Passage shown:
[This story contains spoilers from Netflix’s American Primeval.]
“We do believe that people, if they want to understand where we’re at today, should look at where we were then,” director Peter Berg told a small room of reporters last October, as he, executive producer Eric Newman and Indigenous Consultant Julie O’Keefe, gathered at Netflix’s L.A. office as part of an early look at their project American Primeval.
The Western drama, which debuted Jan. 9 on Netflix, is less interested in Hollywood’s historically rose-colored, inspirational, adventurous — and sometimes even melodramatic — telling of America’s founding. Instead, the six-episode miniseries is more focused on how people and their explicable and inexplicable violence shaped a moment in U.S. history that ultimately led to the forging of a nation.
Set within one of the more brutal and uncompromising periods of American history — the 19th Century Westward expansion — the show depicts the run-up to and fallout around one of the biggest recognized mass murders in American history, the Meadows Mountain Massacre, as well as the transfer of power at Fort Bridger from army scout and mountain man Jim Bridger to the Mormons.

Recorded data:
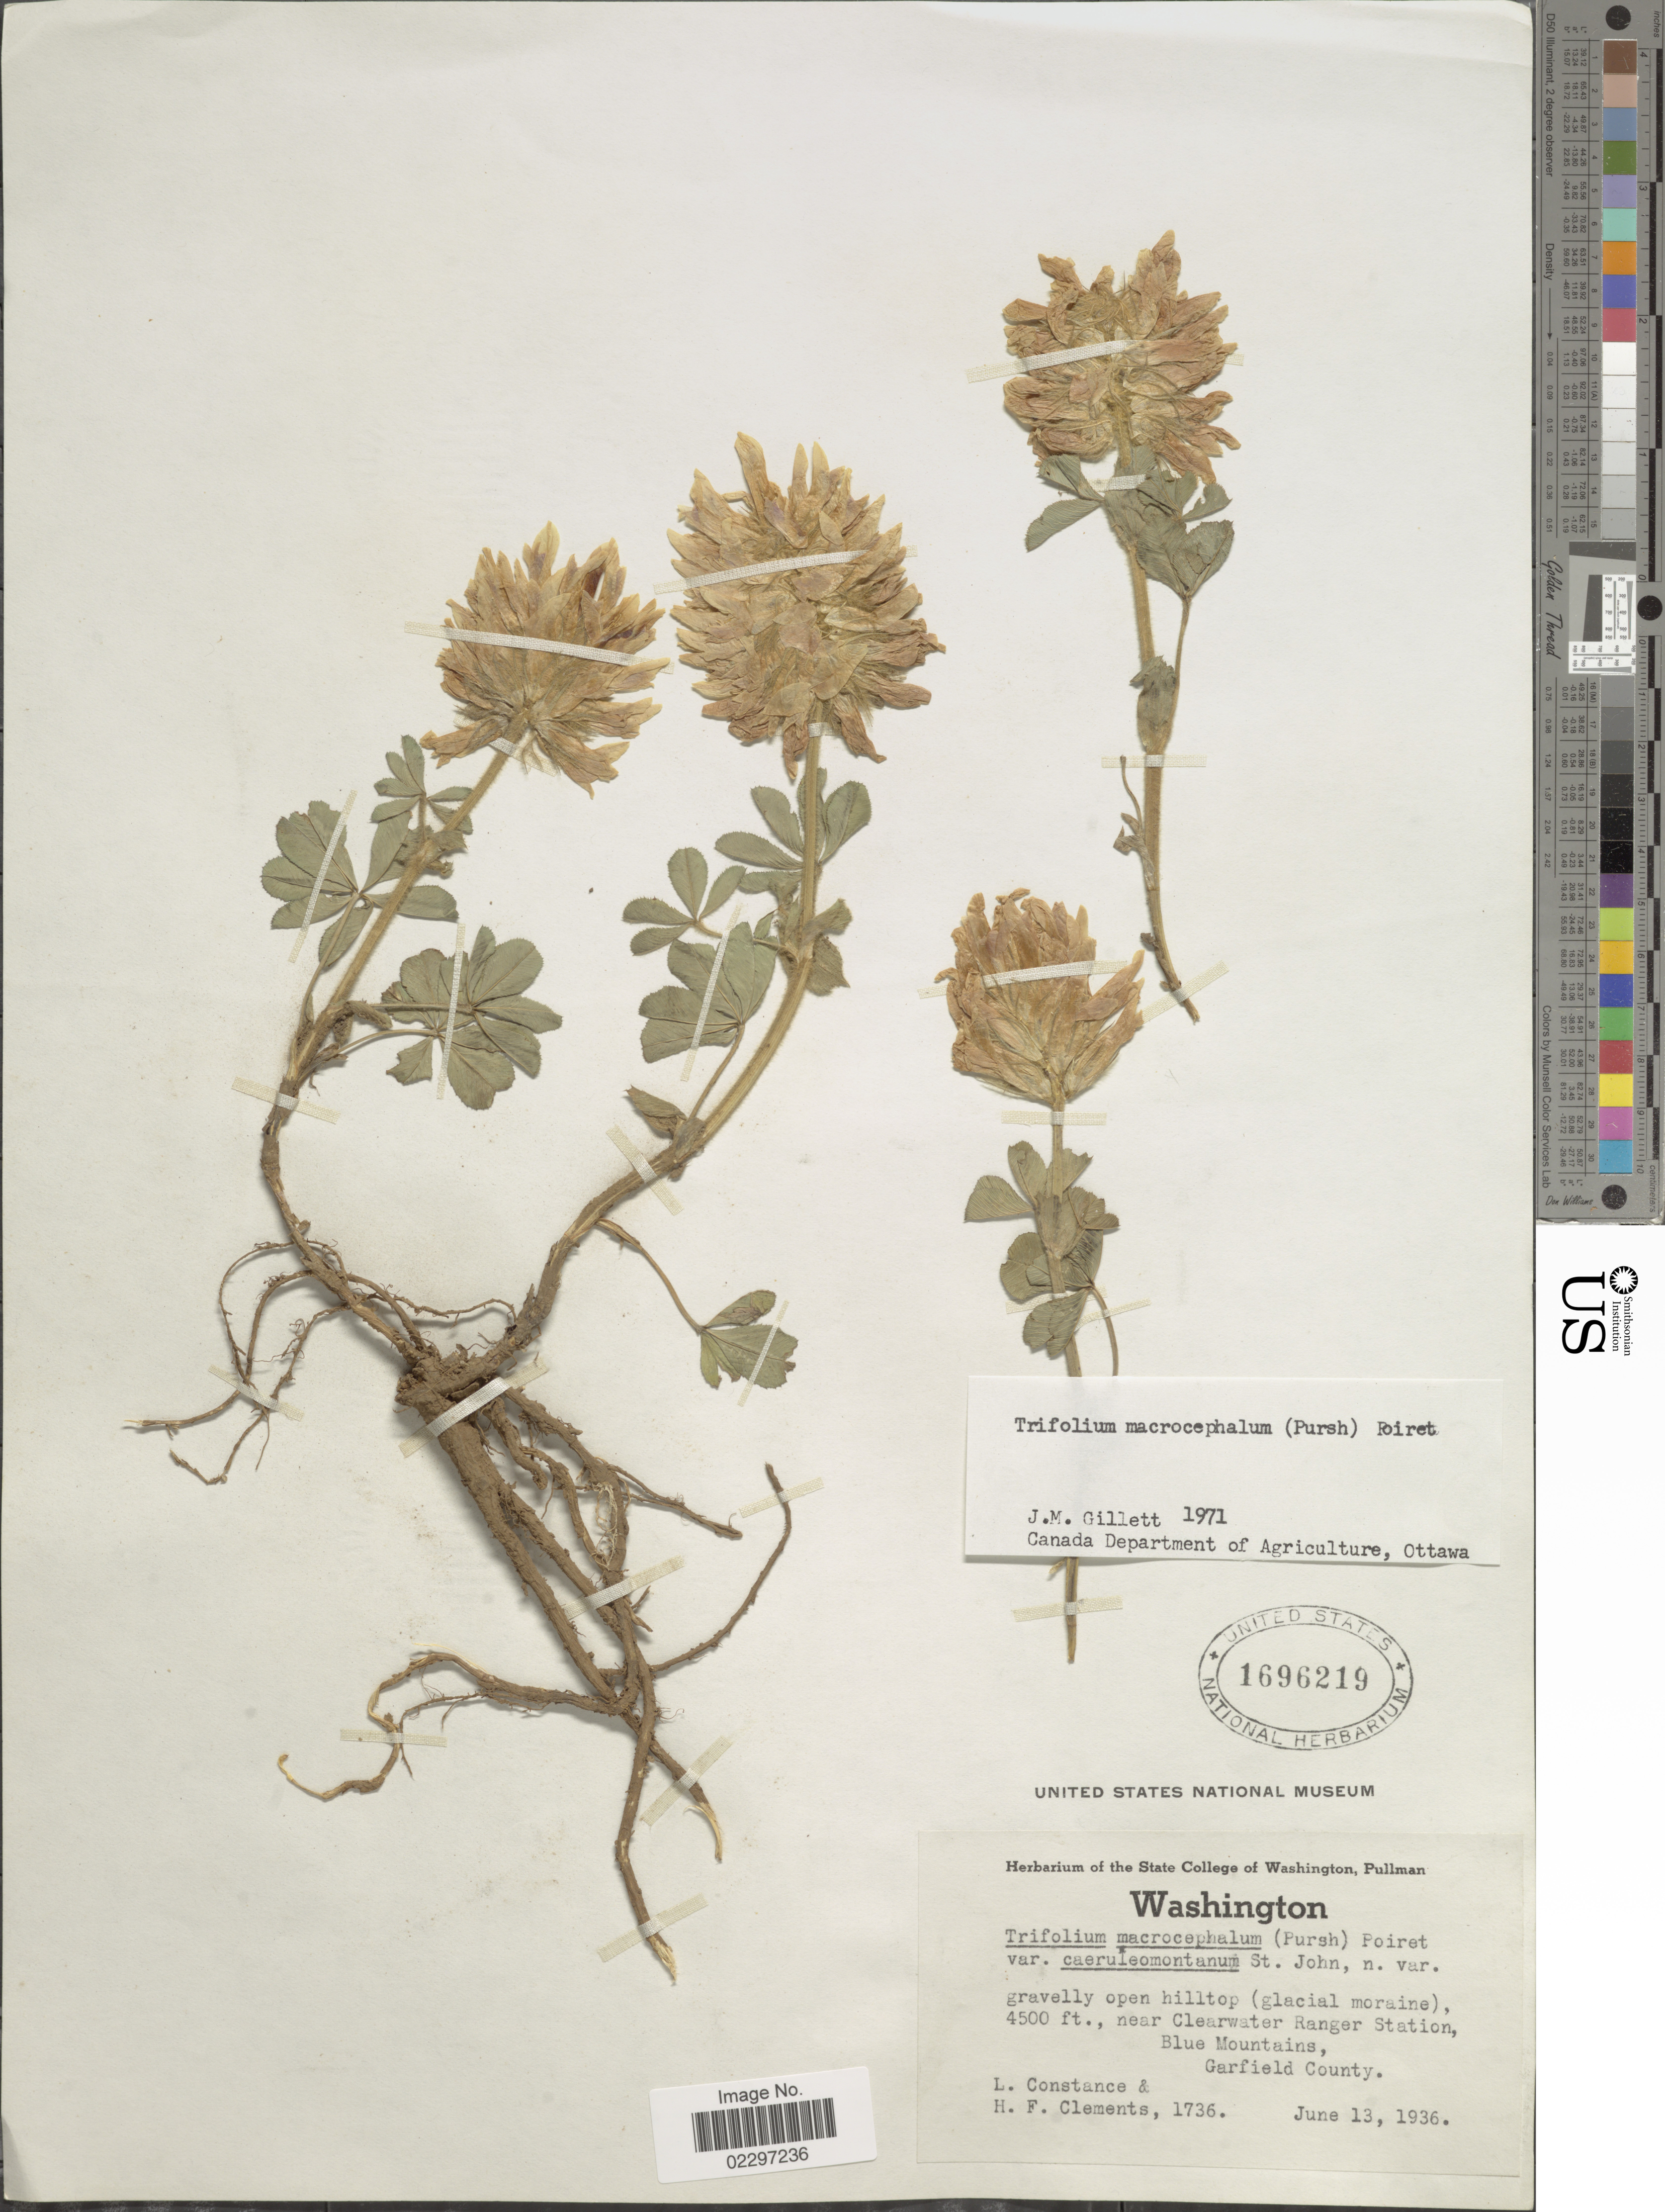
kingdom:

Written exercise: From the text about American Primeval, return the portion starting at "[This story contains" and ending at "project American Primeval.".

Complete output:
[This story contains spoilers from Netflix’s American Primeval.]
“We do believe that people, if they want to understand where we’re at today, should look at where we were then,” director Peter Berg told a small room of reporters last October, as he, executive producer Eric Newman and Indigenous Consultant Julie O’Keefe, gathered at Netflix’s L.A. office as part of an early look at their project American Primeval.